◆ **WHAT YOU NEED TO DO**: Write out the records that follow exactly. Do not include pictures.
DATA EXCERPTS START
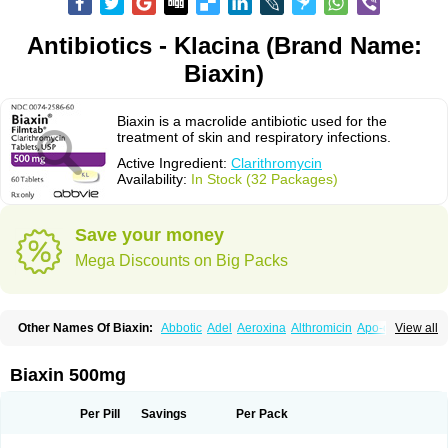
Antibiotics - Klacina (Brand Name:
Biaxin)
Biaxin is a macrolide antibiotic used for the
treatment of skin and respiratory infections.
Active Ingredient:
Clarithromycin
Availability:
In Stock (32 Packages)
Save your money
Mega Discounts on Big Packs
Other Names Of Biaxin:
Abbotic
Adel
Aeroxina
Althromicin
Apo-clarix
View all
Bacterfin
Biclar
Bicrolid
Binoclar
Biotclarcin
Bremon
Bremon unidia
Ciclinil
Cidoclar
Clabact
Clabel
Clacee
Clacina
Clacine
Clactirel
Clamycin
Clanil
Clar
Clarac
Claranta
Clarbact
Clarexid
Clari
Claribid
Biaxin 500mg
Claribiot
Claribiotic
Claricide
Claricin
Clarid
Claridar
Clarifast
Clariget
Clarihexal
Clarilind
Clarimac
Clarimax
Clarimed
Clarimycin
Claripen
Clariston
Claritab
Clarith
Clarithro
Clarithrobeta
Clarithromed
Per Pill
Savings
Per Pack
Clarithromycina
Clarithromycine
Clarithromycinum
Claritic
Claritrobac
Claritromicinã
Claritromix
Claritron
Claritrox
Claritt
Clariva
Clariwin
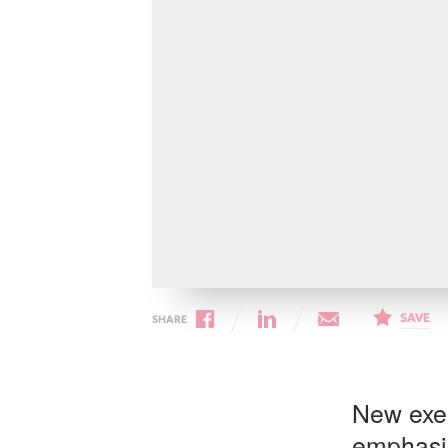
Cancer rehabilitation
Fitness before treatment
Fitness during and after treatment
Pink Ribbon™ Card
SAVE
SHARE
New exer
emphasis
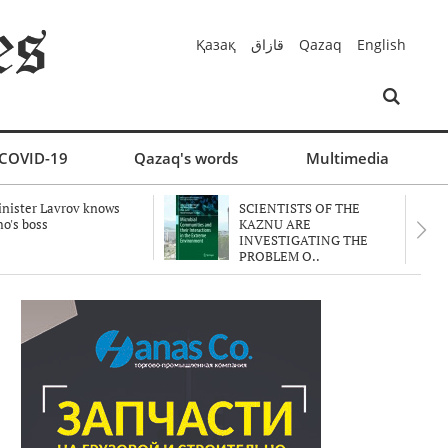
Қазақ
قازاق
Qazaq
English
COVID-19
Qazaq's words
Multimedia
nister Lavrov knows
SCIENTISTS OF THE
o's boss
KAZNU ARE
INVESTIGATING THE
PROBLEM O..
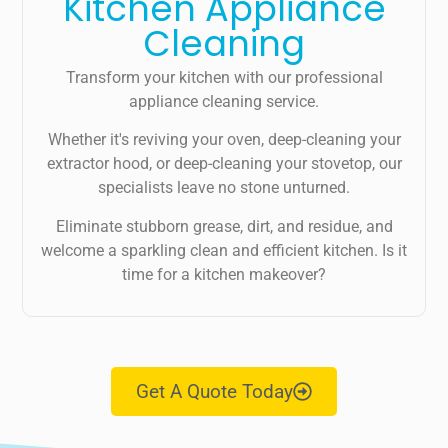
Kitchen Appliance
Cleaning
Transform your kitchen with our professional
appliance cleaning service.
Whether it's reviving your oven, deep-cleaning your
extractor hood, or deep-cleaning your stovetop, our
specialists leave no stone unturned.
Eliminate stubborn grease, dirt, and residue, and
welcome a sparkling clean and efficient kitchen. Is it
time for a kitchen makeover?
Get A Quote Today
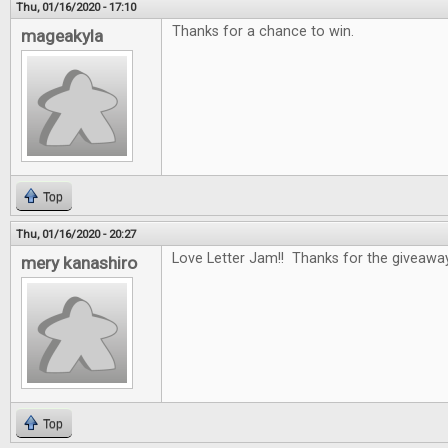
Thu, 01/16/2020 - 17:10
Thanks for a chance to win.
mageakyla
Top
Thu, 01/16/2020 - 20:27
Love Letter Jam!! Thanks for the giveawa
mery kanashiro
Top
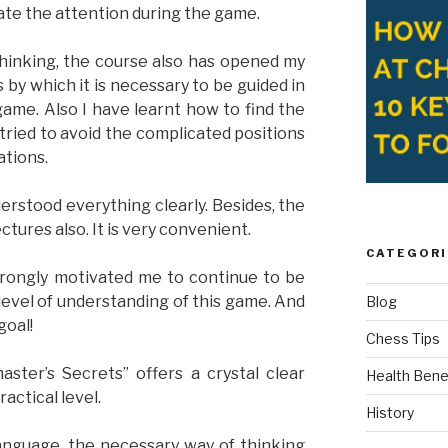
rate the attention during the game.
hinking, the course also has opened my
 by which it is necessary to be guided in
me. Also I have learnt how to find the
tried to avoid the complicated positions
ations.
erstood everything clearly. Besides, the
ctures also. It is very convenient.
CATEGORI
strongly motivated me to continue to be
evel of understanding of this game. And
Blog
goal!
Chess Tips
ster’s Secrets” offers a crystal clear
Health Bene
actical level.
History
language, the necessary way of thinking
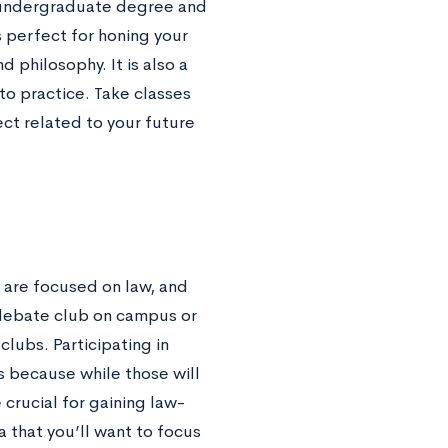
r undergraduate degree and
s perfect for honing your
d philosophy. It is also a
to practice. Take classes
ject related to your future
t are focused on law, and
debate club on campus or
lubs. Participating in
s because while those will
 crucial for gaining law-
 that you’ll want to focus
DATA EXCERPTS END
◆ **COMPLETED EXERCISE**:
Antibiotics - Klacina (Brand Name:
Biaxin)
Biaxin is a macrolide antibiotic used for the
treatment of skin and respiratory infections.
Active Ingredient:
Clarithromycin
Availability:
In Stock (32 Packages)
Save your money
Mega Discounts on Big Packs
Other Names Of Biaxin:
Abbotic
Adel
Aeroxina
Althromicin
Apo-clarix
View all
Bacterfin
Biclar
Bicrolid
Binoclar
Biotclarcin
Bremon
Bremon unidia
Ciclinil
Cidoclar
Clabact
Clabel
Clacee
Clacina
Clacine
Clactirel
Clamycin
Clanil
Clar
Clarac
Claranta
Clarbact
Clarexid
Clari
Claribid
Biaxin 500mg
Claribiot
Claribiotic
Claricide
Claricin
Clarid
Claridar
Clarifast
Clariget
Clarihexal
Clarilind
Clarimac
Clarimax
Clarimed
Clarimycin
Claripen
Clariston
Claritab
Clarith
Clarithro
Clarithrobeta
Clarithromed
Per Pill
Savings
Per Pack
Clarithromycina
Clarithromycine
Clarithromycinum
Claritic
Claritrobac
Claritromicinã
Claritromix
Claritron
Claritrox
Claritt
Clariva
Clariwin
Cancer rehabilitation
Fitness before treatment
Fitness during and after treatment
Pink Ribbon™ Card
SAVE
SHARE
New exer
emphasis
Қазақ
قازاق
Qazaq
English
COVID-19
Qazaq's words
Multimedia
nister Lavrov knows
SCIENTISTS OF THE
o's boss
KAZNU ARE
INVESTIGATING THE
PROBLEM O..
Kitchen Appliance
Cleaning
Transform your kitchen with our professional
appliance cleaning service.
Whether it's reviving your oven, deep-cleaning your
extractor hood, or deep-cleaning your stovetop, our
specialists leave no stone unturned.
Eliminate stubborn grease, dirt, and residue, and
welcome a sparkling clean and efficient kitchen. Is it
time for a kitchen makeover?
Get A Quote Today
Thu, 01/16/2020 - 17:10
Thanks for a chance to win.
mageakyla
Top
Thu, 01/16/2020 - 20:27
Love Letter Jam!! Thanks for the giveawa
mery kanashiro
Top
rate the attention during the game.
hinking, the course also has opened my
 by which it is necessary to be guided in
me. Also I have learnt how to find the
tried to avoid the complicated positions
ations.
erstood everything clearly. Besides, the
ctures also. It is very convenient.
CATEGORI
strongly motivated me to continue to be
evel of understanding of this game. And
Blog
goal!
Chess Tips
ster’s Secrets” offers a crystal clear
Health Bene
actical level.
History
language, the necessary way of thinking
r undergraduate degree and
s perfect for honing your
d philosophy. It is also a
to practice. Take classes
ject related to your future
t are focused on law, and
debate club on campus or
lubs. Participating in
s because while those will
 crucial for gaining law-
 that you’ll want to focus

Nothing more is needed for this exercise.